- [Assignment]
Answer these questions about the forum thread on mini poodle breeders:
1. In which state is Classic/Eaglehill located?
2. Who is named as the breeder at Firebrook, and in which state is she?
3. In what activity does the reply say eClassic and Eagle Hill seem to be active?

- [Excerpted passage]
# Opinion of Best Mini Poodle Breeders??



## Verve (Oct 31, 2016)

I would check out Classic/Eaglehill in SC. 

eClassic/Eaglehill-South Poodles - AKC Breeder Of Merit - Home

As a standard person, I'd say you need to look carefully to find the "laid back, not yappy" puppy you want. Standards aren't very laid back for their size (or at least mine aren't), and minis *tend* to be busier and more vocal still. You might want to talk to Nola Mahoney at Firebrook. She is in NJ and breeds minis as well as standards. In addition, she has a lovely silver sire that friends of mine have used, and I have seen his offspring. He produces lovely temperaments. 

Home - Firebrook Poodles


----------



## canicheconnoisseur (Apr 24, 2017)

Verve said:


> I would check out Classic/Eaglehill in SC.
> 
> eClassic/Eaglehill-South Poodles - AKC Breeder Of Merit - Home
> 
> ...


Thank you! I've read mixed reviews on here about how vocal minis are, the prevailing advice seemed to be to ask the breeder directly and be consistent with training when they come home. 

I'm checking out the eClassic and Eagle Hill as we speak. They seem to pretty active in agility as well. I'll head over to Firebrook's site when I'm done with them.

- [Information]

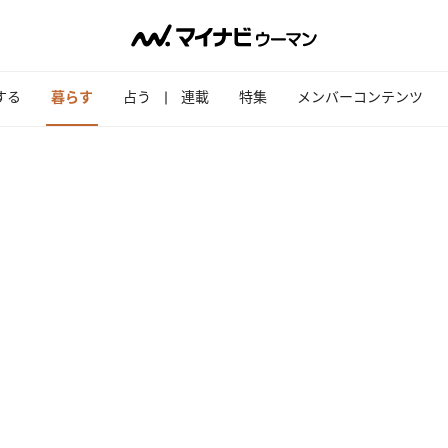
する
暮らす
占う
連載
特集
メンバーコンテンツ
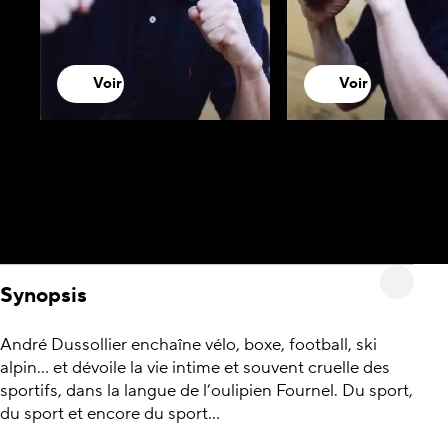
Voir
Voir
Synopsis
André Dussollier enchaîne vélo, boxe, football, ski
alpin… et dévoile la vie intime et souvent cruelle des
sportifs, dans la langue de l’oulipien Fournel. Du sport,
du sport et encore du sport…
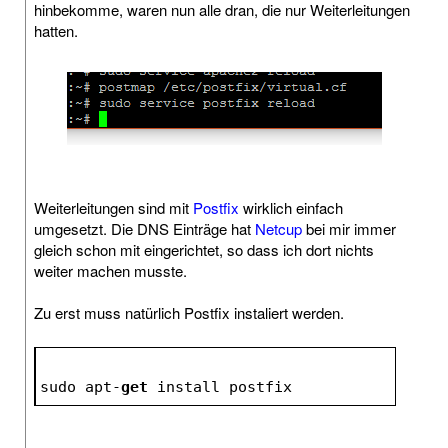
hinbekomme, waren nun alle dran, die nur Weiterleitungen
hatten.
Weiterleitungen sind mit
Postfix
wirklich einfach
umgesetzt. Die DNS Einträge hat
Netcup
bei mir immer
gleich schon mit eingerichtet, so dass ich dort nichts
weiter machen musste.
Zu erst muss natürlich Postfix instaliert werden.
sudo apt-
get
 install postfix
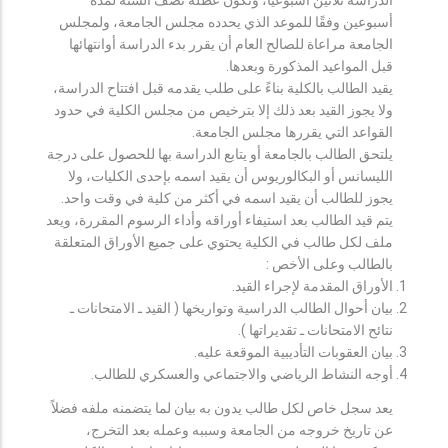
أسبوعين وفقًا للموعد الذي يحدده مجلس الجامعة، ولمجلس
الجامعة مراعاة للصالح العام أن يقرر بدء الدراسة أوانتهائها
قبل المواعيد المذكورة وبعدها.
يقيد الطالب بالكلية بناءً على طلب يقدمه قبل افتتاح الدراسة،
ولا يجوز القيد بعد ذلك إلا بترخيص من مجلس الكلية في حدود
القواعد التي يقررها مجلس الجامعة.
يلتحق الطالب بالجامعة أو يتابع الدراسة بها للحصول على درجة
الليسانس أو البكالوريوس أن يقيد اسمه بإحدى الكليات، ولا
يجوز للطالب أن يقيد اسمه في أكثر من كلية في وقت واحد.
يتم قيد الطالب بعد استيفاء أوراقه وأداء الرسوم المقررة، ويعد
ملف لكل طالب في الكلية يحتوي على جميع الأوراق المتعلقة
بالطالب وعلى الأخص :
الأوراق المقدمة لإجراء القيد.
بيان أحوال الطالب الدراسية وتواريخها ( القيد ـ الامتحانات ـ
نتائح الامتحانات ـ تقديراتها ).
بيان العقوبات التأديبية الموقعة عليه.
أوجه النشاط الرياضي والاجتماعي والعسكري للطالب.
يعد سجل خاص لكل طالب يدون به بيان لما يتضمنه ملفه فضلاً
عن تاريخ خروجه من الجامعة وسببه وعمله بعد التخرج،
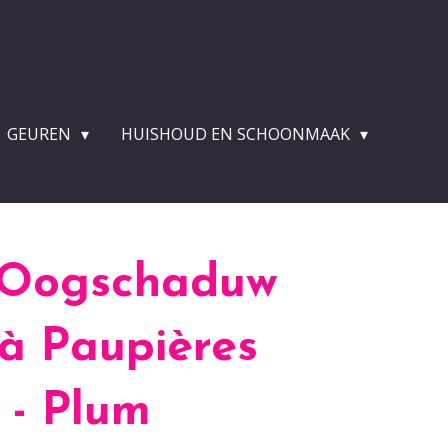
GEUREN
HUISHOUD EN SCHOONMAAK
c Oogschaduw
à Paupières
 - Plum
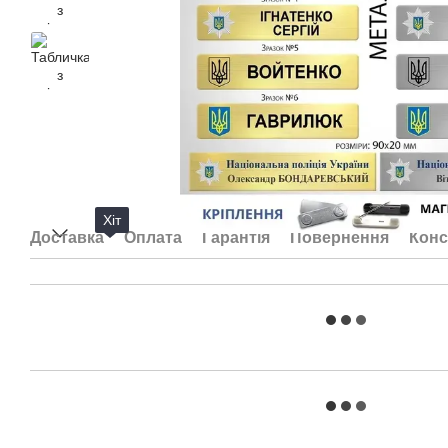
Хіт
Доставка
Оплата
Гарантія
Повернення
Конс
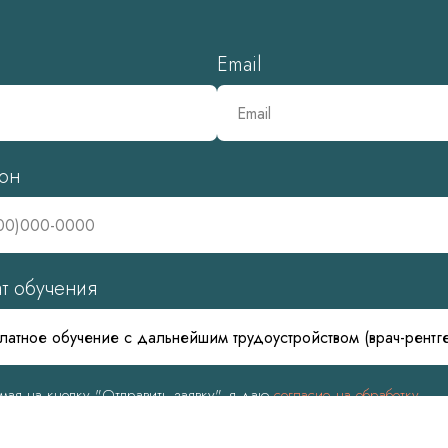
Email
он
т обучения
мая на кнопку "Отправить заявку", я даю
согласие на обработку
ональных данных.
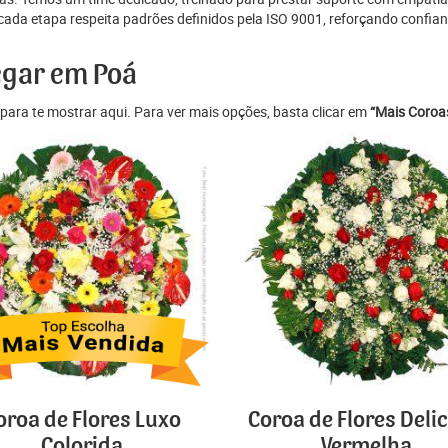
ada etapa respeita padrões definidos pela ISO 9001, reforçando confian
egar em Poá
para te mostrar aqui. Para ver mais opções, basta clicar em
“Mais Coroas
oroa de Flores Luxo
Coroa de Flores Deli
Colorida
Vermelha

---

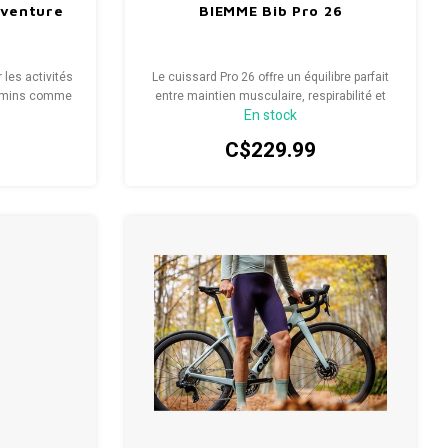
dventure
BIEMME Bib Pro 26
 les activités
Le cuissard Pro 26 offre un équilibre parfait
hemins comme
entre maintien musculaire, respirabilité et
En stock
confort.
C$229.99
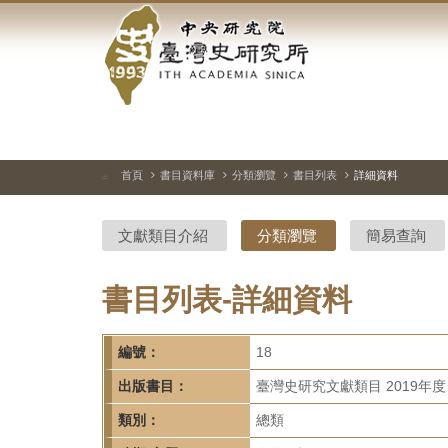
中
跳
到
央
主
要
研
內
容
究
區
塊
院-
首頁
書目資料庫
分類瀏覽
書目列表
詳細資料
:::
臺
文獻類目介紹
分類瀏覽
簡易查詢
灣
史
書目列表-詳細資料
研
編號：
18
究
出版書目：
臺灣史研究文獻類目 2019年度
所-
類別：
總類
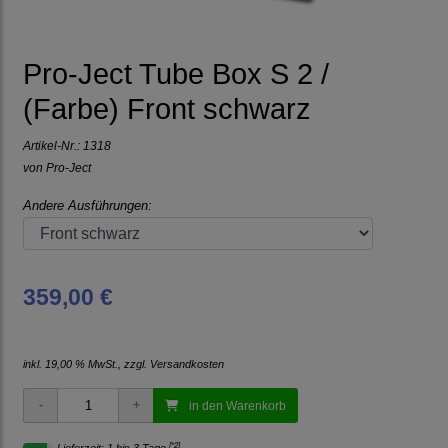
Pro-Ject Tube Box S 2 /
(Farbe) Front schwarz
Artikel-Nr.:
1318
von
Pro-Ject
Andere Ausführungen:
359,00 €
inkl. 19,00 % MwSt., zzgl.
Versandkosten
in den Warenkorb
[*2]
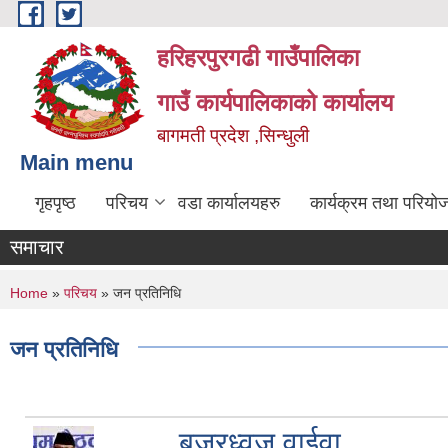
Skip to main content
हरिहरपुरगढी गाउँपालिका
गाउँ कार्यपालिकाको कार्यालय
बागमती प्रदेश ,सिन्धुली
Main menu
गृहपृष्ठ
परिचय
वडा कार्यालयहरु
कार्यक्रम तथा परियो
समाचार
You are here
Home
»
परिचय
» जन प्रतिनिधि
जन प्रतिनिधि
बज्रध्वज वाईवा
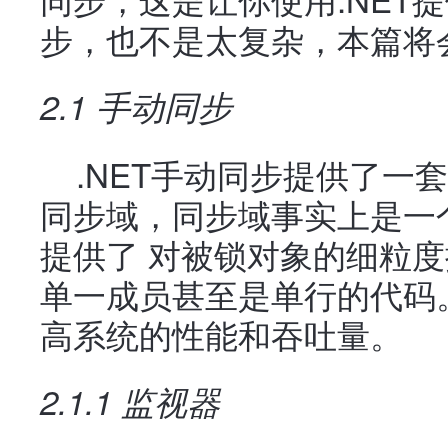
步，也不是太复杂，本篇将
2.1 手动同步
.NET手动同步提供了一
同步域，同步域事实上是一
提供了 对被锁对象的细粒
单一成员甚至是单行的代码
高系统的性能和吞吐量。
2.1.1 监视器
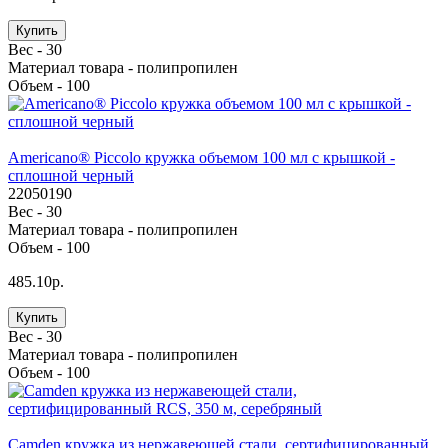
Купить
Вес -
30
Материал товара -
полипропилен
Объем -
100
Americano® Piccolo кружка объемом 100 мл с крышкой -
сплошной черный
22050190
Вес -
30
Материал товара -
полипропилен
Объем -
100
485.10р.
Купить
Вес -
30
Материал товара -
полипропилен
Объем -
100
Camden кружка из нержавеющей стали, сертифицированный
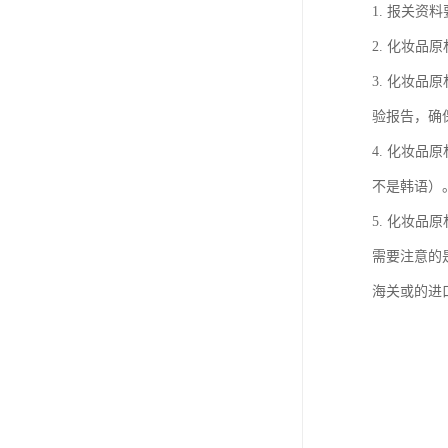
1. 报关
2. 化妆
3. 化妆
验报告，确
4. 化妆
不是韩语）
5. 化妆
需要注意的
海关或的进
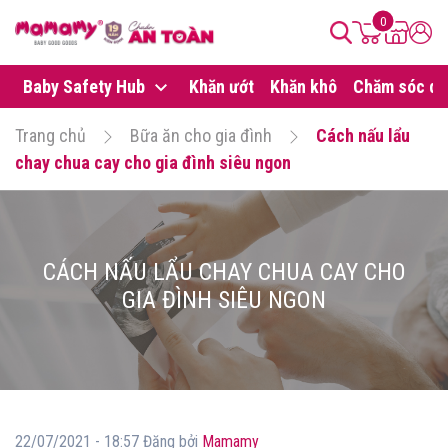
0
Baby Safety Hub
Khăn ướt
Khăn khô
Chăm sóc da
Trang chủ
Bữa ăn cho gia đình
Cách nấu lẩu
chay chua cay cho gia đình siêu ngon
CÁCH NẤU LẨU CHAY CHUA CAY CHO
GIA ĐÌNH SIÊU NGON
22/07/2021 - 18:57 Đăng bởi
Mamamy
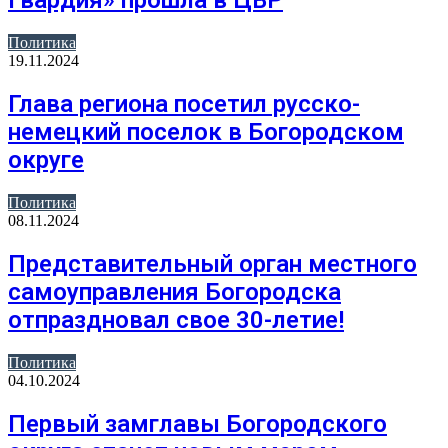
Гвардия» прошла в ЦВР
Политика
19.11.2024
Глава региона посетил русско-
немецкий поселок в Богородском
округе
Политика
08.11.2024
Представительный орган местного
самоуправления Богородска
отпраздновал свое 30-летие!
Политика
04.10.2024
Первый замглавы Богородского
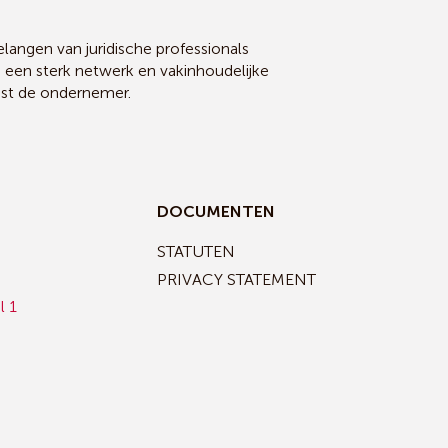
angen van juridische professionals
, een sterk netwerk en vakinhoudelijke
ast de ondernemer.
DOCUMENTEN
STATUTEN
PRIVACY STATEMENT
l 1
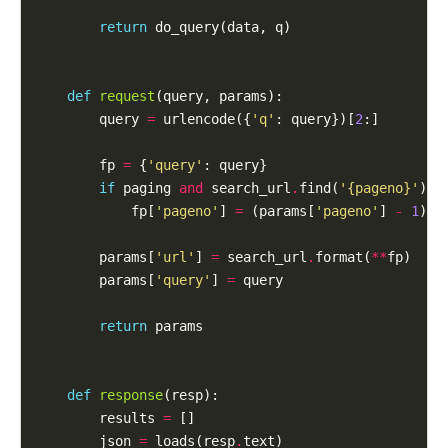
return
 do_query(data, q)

* * *

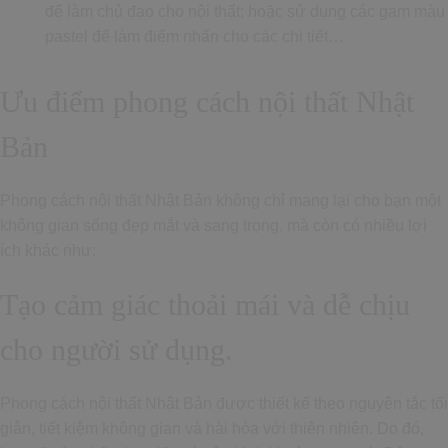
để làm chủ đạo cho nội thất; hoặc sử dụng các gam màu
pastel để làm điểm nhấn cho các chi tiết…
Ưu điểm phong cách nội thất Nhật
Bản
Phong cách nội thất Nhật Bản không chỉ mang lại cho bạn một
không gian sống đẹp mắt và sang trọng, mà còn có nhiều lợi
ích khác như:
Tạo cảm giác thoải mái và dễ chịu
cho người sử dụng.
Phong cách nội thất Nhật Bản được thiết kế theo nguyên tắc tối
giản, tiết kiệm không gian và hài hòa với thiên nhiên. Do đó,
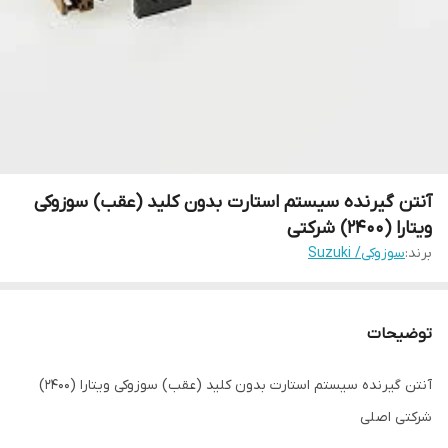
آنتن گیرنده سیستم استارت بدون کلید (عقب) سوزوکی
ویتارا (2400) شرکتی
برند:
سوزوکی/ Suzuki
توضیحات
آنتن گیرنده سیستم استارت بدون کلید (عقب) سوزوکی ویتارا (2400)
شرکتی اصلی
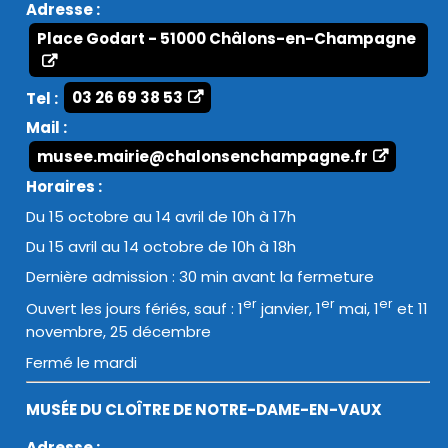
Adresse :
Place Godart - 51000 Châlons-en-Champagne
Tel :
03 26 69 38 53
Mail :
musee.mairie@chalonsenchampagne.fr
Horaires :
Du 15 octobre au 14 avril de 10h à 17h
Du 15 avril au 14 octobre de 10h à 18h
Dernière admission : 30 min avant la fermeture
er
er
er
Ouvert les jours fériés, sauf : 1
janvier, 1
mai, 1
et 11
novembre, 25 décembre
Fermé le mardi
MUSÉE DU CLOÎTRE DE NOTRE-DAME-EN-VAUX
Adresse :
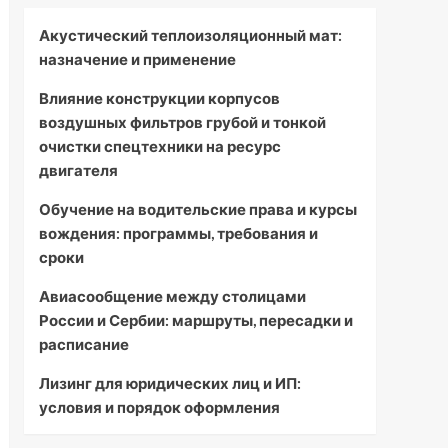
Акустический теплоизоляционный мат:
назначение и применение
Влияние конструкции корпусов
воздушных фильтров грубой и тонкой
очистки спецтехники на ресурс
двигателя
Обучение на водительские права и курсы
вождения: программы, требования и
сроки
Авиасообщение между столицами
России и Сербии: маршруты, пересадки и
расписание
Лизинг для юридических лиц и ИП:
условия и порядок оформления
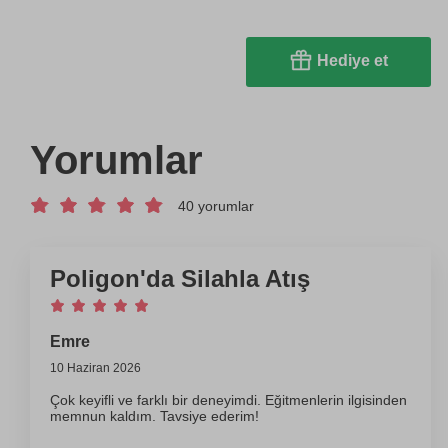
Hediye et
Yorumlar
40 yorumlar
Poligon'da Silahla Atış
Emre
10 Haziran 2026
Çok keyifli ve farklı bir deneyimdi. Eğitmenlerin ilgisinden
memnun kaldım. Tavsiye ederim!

- [Task solution]
1. SC
2. Nola Mahoney, in NJ
3. Agility